Work order:
Restate the whole listing exactly.

Data under study:
☆ ☆ ☆ ☆ ☆
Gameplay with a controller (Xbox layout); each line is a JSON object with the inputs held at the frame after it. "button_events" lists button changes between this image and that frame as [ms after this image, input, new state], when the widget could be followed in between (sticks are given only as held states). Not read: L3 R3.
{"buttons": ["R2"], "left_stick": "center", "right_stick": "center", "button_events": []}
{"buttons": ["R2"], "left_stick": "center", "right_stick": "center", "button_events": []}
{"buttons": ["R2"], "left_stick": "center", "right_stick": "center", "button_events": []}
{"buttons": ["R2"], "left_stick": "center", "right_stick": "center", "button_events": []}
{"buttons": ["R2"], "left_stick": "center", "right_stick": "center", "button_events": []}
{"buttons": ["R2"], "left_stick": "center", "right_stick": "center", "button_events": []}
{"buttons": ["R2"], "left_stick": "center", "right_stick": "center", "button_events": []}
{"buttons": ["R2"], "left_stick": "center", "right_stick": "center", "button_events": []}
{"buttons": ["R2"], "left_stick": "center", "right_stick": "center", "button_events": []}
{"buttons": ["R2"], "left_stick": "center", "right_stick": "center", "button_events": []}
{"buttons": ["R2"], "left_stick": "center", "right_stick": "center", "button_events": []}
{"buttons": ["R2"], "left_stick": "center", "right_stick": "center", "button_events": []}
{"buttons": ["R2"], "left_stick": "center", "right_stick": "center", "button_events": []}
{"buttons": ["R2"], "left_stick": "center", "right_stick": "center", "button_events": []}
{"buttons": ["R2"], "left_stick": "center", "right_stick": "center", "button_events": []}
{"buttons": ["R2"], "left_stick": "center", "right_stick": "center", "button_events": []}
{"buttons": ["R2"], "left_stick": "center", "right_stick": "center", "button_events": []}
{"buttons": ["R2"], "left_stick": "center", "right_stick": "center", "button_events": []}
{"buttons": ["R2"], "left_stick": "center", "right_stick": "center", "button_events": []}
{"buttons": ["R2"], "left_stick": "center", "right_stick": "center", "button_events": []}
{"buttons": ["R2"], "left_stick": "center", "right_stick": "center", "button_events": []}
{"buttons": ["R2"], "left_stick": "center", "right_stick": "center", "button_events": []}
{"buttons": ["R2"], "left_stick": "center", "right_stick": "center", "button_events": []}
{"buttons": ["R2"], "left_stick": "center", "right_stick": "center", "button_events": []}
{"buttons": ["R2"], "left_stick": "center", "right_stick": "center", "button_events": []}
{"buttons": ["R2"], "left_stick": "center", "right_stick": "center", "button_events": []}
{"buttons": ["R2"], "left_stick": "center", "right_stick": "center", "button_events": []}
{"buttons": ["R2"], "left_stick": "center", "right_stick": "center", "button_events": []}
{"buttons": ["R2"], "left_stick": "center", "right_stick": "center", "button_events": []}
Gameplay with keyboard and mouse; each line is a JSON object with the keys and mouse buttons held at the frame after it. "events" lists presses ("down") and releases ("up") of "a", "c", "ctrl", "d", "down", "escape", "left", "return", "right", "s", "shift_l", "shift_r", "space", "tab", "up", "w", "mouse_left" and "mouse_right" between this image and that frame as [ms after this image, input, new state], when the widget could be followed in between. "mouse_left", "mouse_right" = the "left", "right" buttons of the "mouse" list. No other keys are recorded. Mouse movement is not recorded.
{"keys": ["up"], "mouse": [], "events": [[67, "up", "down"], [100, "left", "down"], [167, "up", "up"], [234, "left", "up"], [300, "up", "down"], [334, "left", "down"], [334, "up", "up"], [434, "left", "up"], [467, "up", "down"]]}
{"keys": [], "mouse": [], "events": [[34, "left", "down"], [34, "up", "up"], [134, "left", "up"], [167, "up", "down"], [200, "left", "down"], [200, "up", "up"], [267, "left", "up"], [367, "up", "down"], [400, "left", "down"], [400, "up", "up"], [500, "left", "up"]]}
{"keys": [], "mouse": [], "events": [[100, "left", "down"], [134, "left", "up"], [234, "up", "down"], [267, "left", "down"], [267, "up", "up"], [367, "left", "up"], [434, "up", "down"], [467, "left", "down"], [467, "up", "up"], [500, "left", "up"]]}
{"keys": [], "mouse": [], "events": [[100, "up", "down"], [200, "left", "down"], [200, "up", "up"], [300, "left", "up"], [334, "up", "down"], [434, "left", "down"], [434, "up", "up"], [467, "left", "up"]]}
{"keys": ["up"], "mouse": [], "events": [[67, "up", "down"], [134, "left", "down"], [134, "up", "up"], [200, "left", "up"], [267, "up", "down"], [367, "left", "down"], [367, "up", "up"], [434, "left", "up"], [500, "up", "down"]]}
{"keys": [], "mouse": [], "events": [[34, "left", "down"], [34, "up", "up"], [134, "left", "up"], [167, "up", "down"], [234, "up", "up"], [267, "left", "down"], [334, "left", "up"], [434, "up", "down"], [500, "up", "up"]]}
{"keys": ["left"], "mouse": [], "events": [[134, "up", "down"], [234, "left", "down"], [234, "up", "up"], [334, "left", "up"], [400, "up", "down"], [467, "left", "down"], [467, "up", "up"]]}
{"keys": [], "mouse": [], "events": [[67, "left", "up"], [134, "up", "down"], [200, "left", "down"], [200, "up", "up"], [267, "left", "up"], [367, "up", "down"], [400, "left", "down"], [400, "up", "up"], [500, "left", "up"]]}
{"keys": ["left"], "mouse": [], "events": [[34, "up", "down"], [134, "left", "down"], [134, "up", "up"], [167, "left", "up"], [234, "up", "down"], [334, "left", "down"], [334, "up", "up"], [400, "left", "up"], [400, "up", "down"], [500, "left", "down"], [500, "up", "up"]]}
☆ ☆ ☆ ☆ ☆
Answer for this exercise:
Gameplay with a controller (Xbox layout); each line is a JSON object with the inputs held at the frame after it. "button_events" lists button changes between this image and that frame as [ms after this image, input, new state], when the widget could be followed in between (sticks are given only as held states). Not read: L3 R3.
{"buttons": ["R2"], "left_stick": "center", "right_stick": "center", "button_events": []}
{"buttons": ["R2"], "left_stick": "center", "right_stick": "center", "button_events": []}
{"buttons": ["R2"], "left_stick": "center", "right_stick": "center", "button_events": []}
{"buttons": ["R2"], "left_stick": "center", "right_stick": "center", "button_events": []}
{"buttons": ["R2"], "left_stick": "center", "right_stick": "center", "button_events": []}
{"buttons": ["R2"], "left_stick": "center", "right_stick": "center", "button_events": []}
{"buttons": ["R2"], "left_stick": "center", "right_stick": "center", "button_events": []}
{"buttons": ["R2"], "left_stick": "center", "right_stick": "center", "button_events": []}
{"buttons": ["R2"], "left_stick": "center", "right_stick": "center", "button_events": []}
{"buttons": ["R2"], "left_stick": "center", "right_stick": "center", "button_events": []}
{"buttons": ["R2"], "left_stick": "center", "right_stick": "center", "button_events": []}
{"buttons": ["R2"], "left_stick": "center", "right_stick": "center", "button_events": []}
{"buttons": ["R2"], "left_stick": "center", "right_stick": "center", "button_events": []}
{"buttons": ["R2"], "left_stick": "center", "right_stick": "center", "button_events": []}
{"buttons": ["R2"], "left_stick": "center", "right_stick": "center", "button_events": []}
{"buttons": ["R2"], "left_stick": "center", "right_stick": "center", "button_events": []}
{"buttons": ["R2"], "left_stick": "center", "right_stick": "center", "button_events": []}
{"buttons": ["R2"], "left_stick": "center", "right_stick": "center", "button_events": []}
{"buttons": ["R2"], "left_stick": "center", "right_stick": "center", "button_events": []}
{"buttons": ["R2"], "left_stick": "center", "right_stick": "center", "button_events": []}
{"buttons": ["R2"], "left_stick": "center", "right_stick": "center", "button_events": []}
{"buttons": ["R2"], "left_stick": "center", "right_stick": "center", "button_events": []}
{"buttons": ["R2"], "left_stick": "center", "right_stick": "center", "button_events": []}
{"buttons": ["R2"], "left_stick": "center", "right_stick": "center", "button_events": []}
{"buttons": ["R2"], "left_stick": "center", "right_stick": "center", "button_events": []}
{"buttons": ["R2"], "left_stick": "center", "right_stick": "center", "button_events": []}
{"buttons": ["R2"], "left_stick": "center", "right_stick": "center", "button_events": []}
{"buttons": ["R2"], "left_stick": "center", "right_stick": "center", "button_events": []}
{"buttons": ["R2"], "left_stick": "center", "right_stick": "center", "button_events": []}
Gameplay with keyboard and mouse; each line is a JSON object with the keys and mouse buttons held at the frame after it. "events" lists presses ("down") and releases ("up") of "a", "c", "ctrl", "d", "down", "escape", "left", "return", "right", "s", "shift_l", "shift_r", "space", "tab", "up", "w", "mouse_left" and "mouse_right" between this image and that frame as [ms after this image, input, new state], when the widget could be followed in between. "mouse_left", "mouse_right" = the "left", "right" buttons of the "mouse" list. No other keys are recorded. Mouse movement is not recorded.
{"keys": ["up"], "mouse": [], "events": [[67, "up", "down"], [100, "left", "down"], [167, "up", "up"], [234, "left", "up"], [300, "up", "down"], [334, "left", "down"], [334, "up", "up"], [434, "left", "up"], [467, "up", "down"]]}
{"keys": [], "mouse": [], "events": [[34, "left", "down"], [34, "up", "up"], [134, "left", "up"], [167, "up", "down"], [200, "left", "down"], [200, "up", "up"], [267, "left", "up"], [367, "up", "down"], [400, "left", "down"], [400, "up", "up"], [500, "left", "up"]]}
{"keys": [], "mouse": [], "events": [[100, "left", "down"], [134, "left", "up"], [234, "up", "down"], [267, "left", "down"], [267, "up", "up"], [367, "left", "up"], [434, "up", "down"], [467, "left", "down"], [467, "up", "up"], [500, "left", "up"]]}
{"keys": [], "mouse": [], "events": [[100, "up", "down"], [200, "left", "down"], [200, "up", "up"], [300, "left", "up"], [334, "up", "down"], [434, "left", "down"], [434, "up", "up"], [467, "left", "up"]]}
{"keys": ["up"], "mouse": [], "events": [[67, "up", "down"], [134, "left", "down"], [134, "up", "up"], [200, "left", "up"], [267, "up", "down"], [367, "left", "down"], [367, "up", "up"], [434, "left", "up"], [500, "up", "down"]]}
{"keys": [], "mouse": [], "events": [[34, "left", "down"], [34, "up", "up"], [134, "left", "up"], [167, "up", "down"], [234, "up", "up"], [267, "left", "down"], [334, "left", "up"], [434, "up", "down"], [500, "up", "up"]]}
{"keys": ["left"], "mouse": [], "events": [[134, "up", "down"], [234, "left", "down"], [234, "up", "up"], [334, "left", "up"], [400, "up", "down"], [467, "left", "down"], [467, "up", "up"]]}
{"keys": [], "mouse": [], "events": [[67, "left", "up"], [134, "up", "down"], [200, "left", "down"], [200, "up", "up"], [267, "left", "up"], [367, "up", "down"], [400, "left", "down"], [400, "up", "up"], [500, "left", "up"]]}
{"keys": ["left"], "mouse": [], "events": [[34, "up", "down"], [134, "left", "down"], [134, "up", "up"], [167, "left", "up"], [234, "up", "down"], [334, "left", "down"], [334, "up", "up"], [400, "left", "up"], [400, "up", "down"], [500, "left", "down"], [500, "up", "up"]]}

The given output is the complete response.